Exercise — Search the data for "owner" and copy every matching line.

[Start of section]

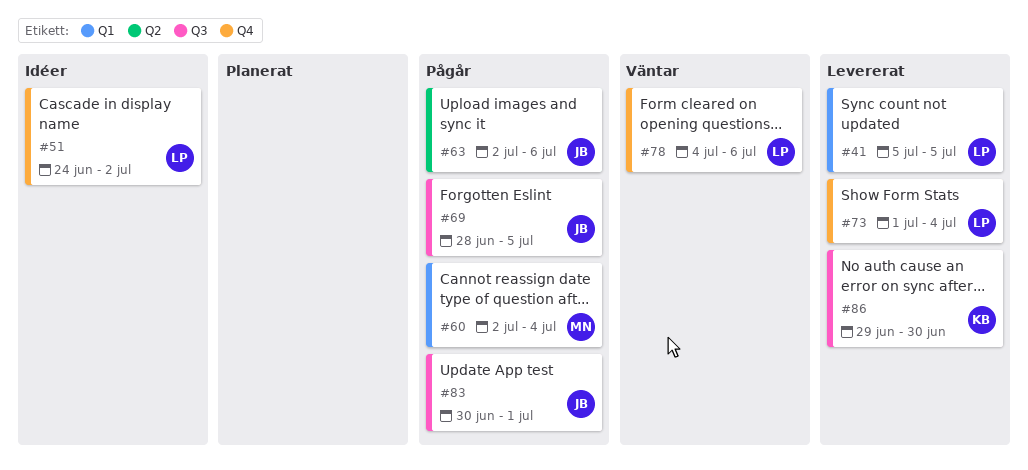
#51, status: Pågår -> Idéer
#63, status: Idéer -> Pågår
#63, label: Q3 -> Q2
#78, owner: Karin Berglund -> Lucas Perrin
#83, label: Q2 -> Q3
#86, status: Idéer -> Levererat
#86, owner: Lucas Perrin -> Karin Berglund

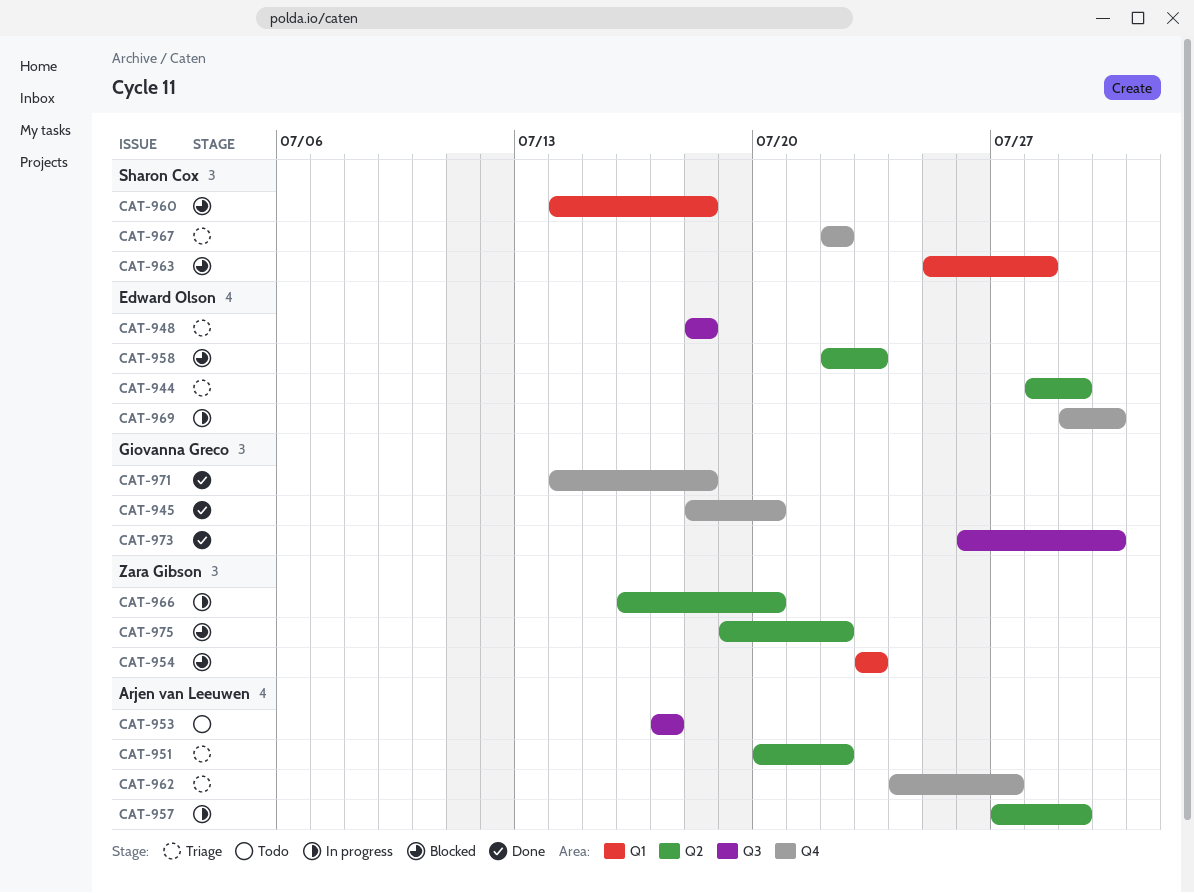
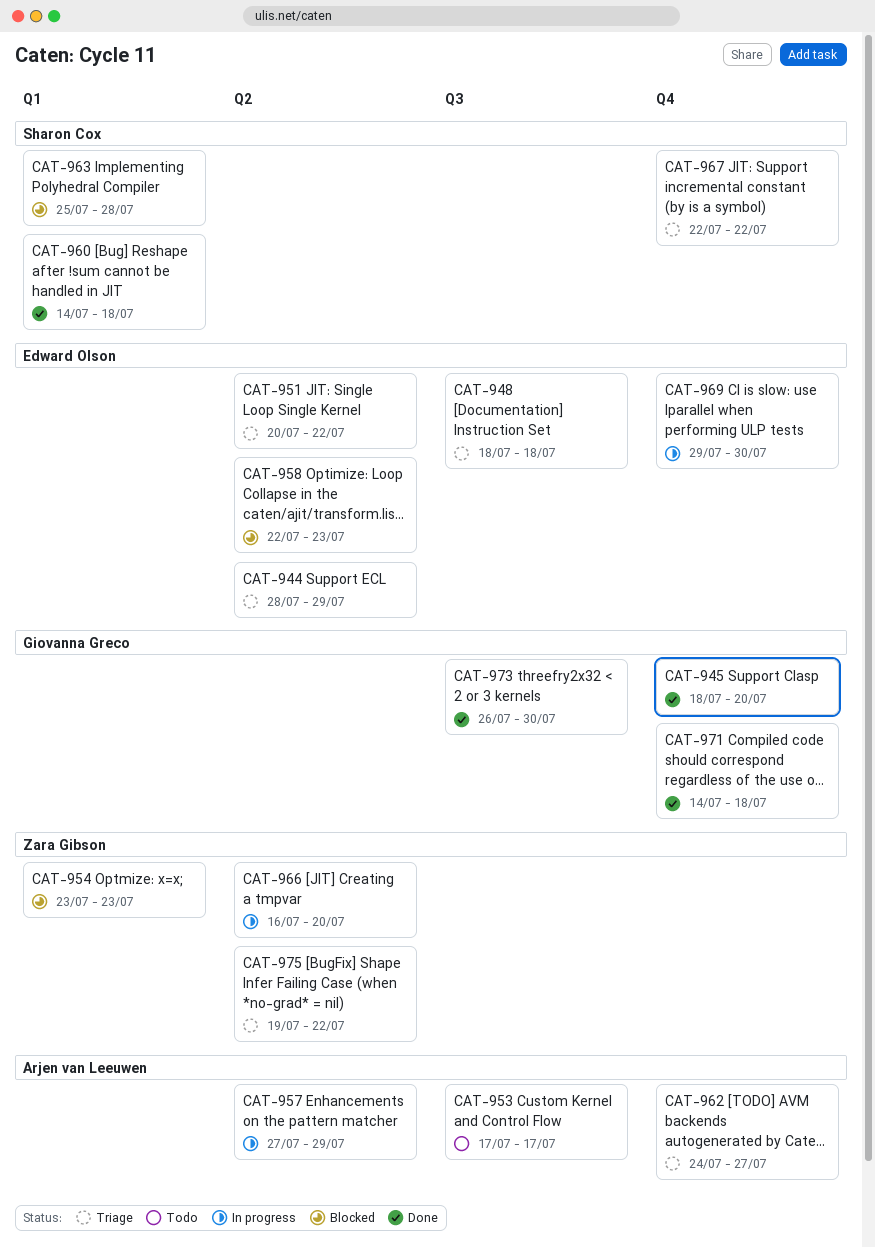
CAT-951, owner: Arjen van Leeuwen -> Edward Olson
CAT-960, status: Blocked -> Done
CAT-975, status: Blocked -> Triage

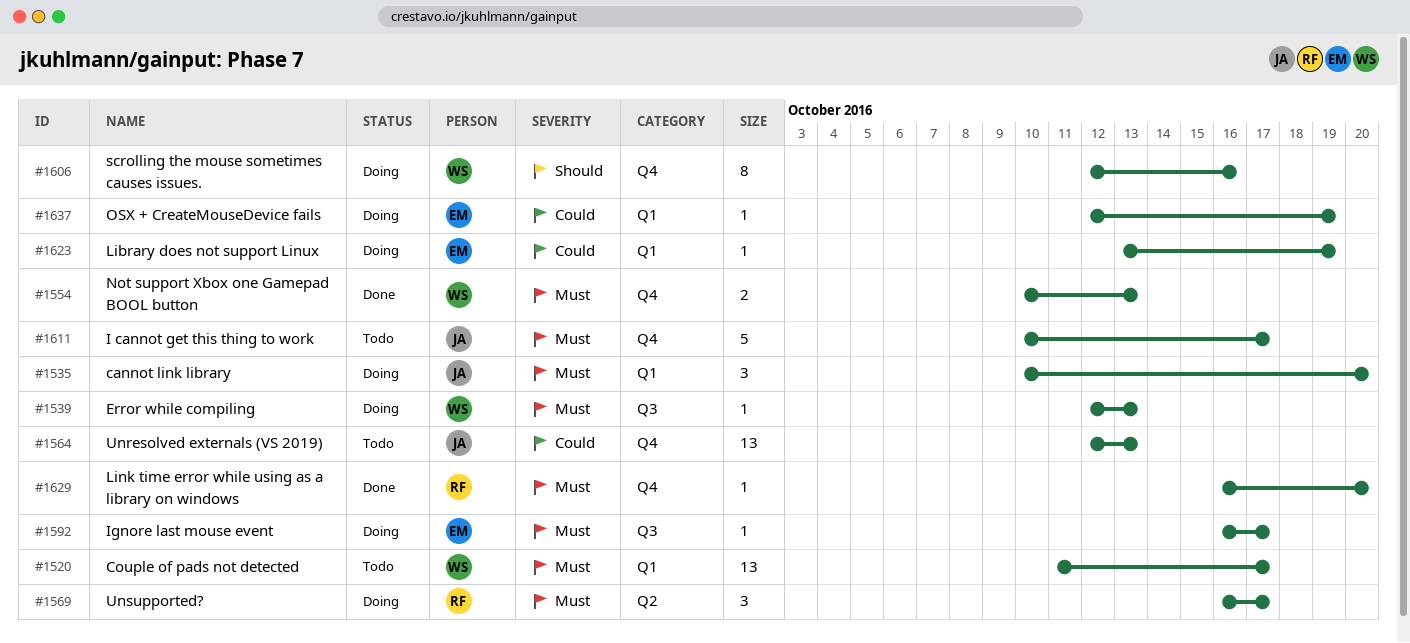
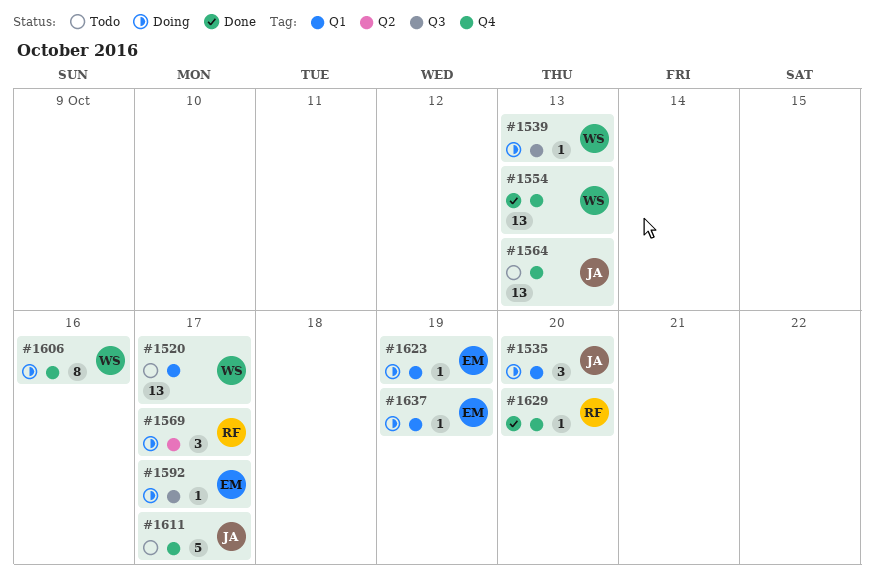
#1554, estimate: 2 -> 13

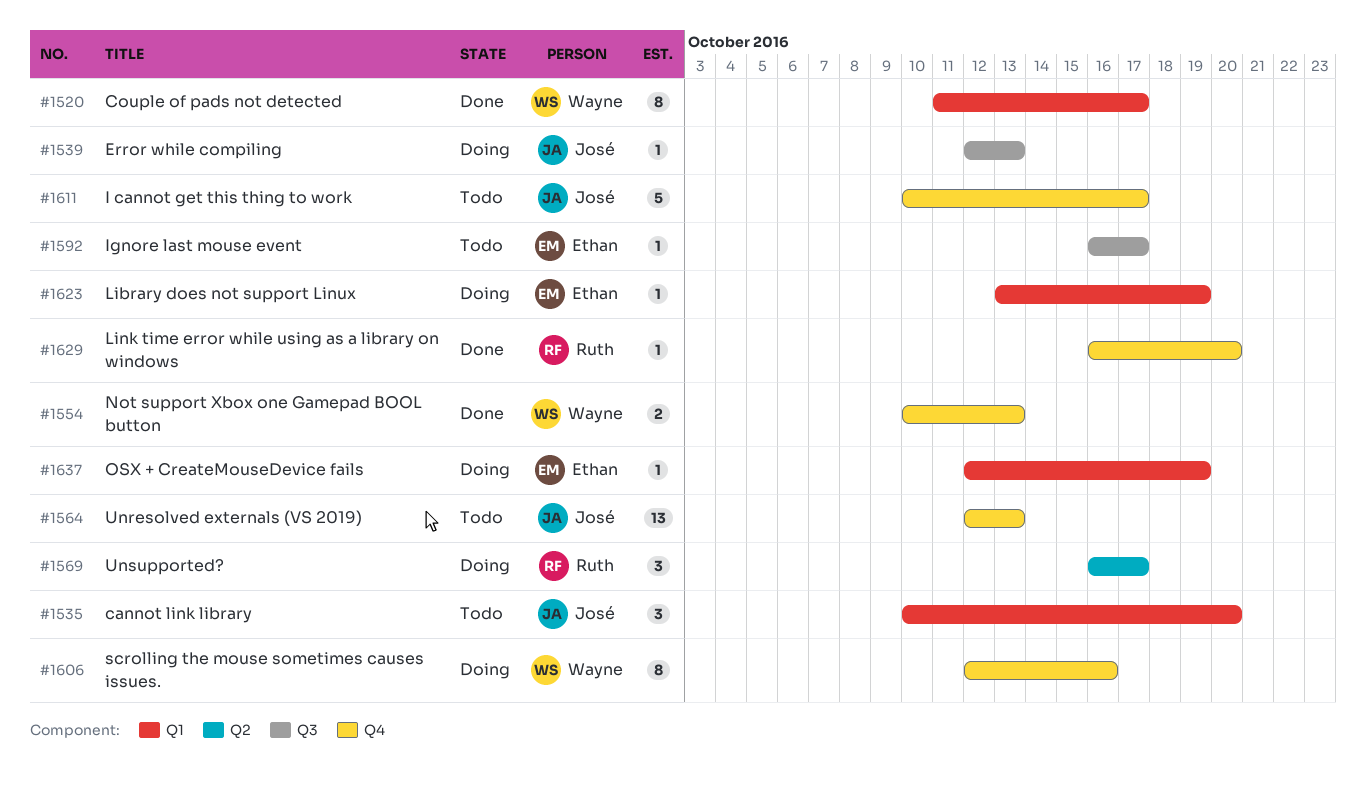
#1520, status: Todo -> Done
#1520, estimate: 13 -> 8
#1535, status: Doing -> Todo
#1539, owner: Wayne -> José
#1554, estimate: 13 -> 2
#1592, status: Doing -> Todo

[End of section]

Task solution —
#78, owner: Karin Berglund -> Lucas Perrin
#86, owner: Lucas Perrin -> Karin Berglund
CAT-951, owner: Arjen van Leeuwen -> Edward Olson
#1539, owner: Wayne -> José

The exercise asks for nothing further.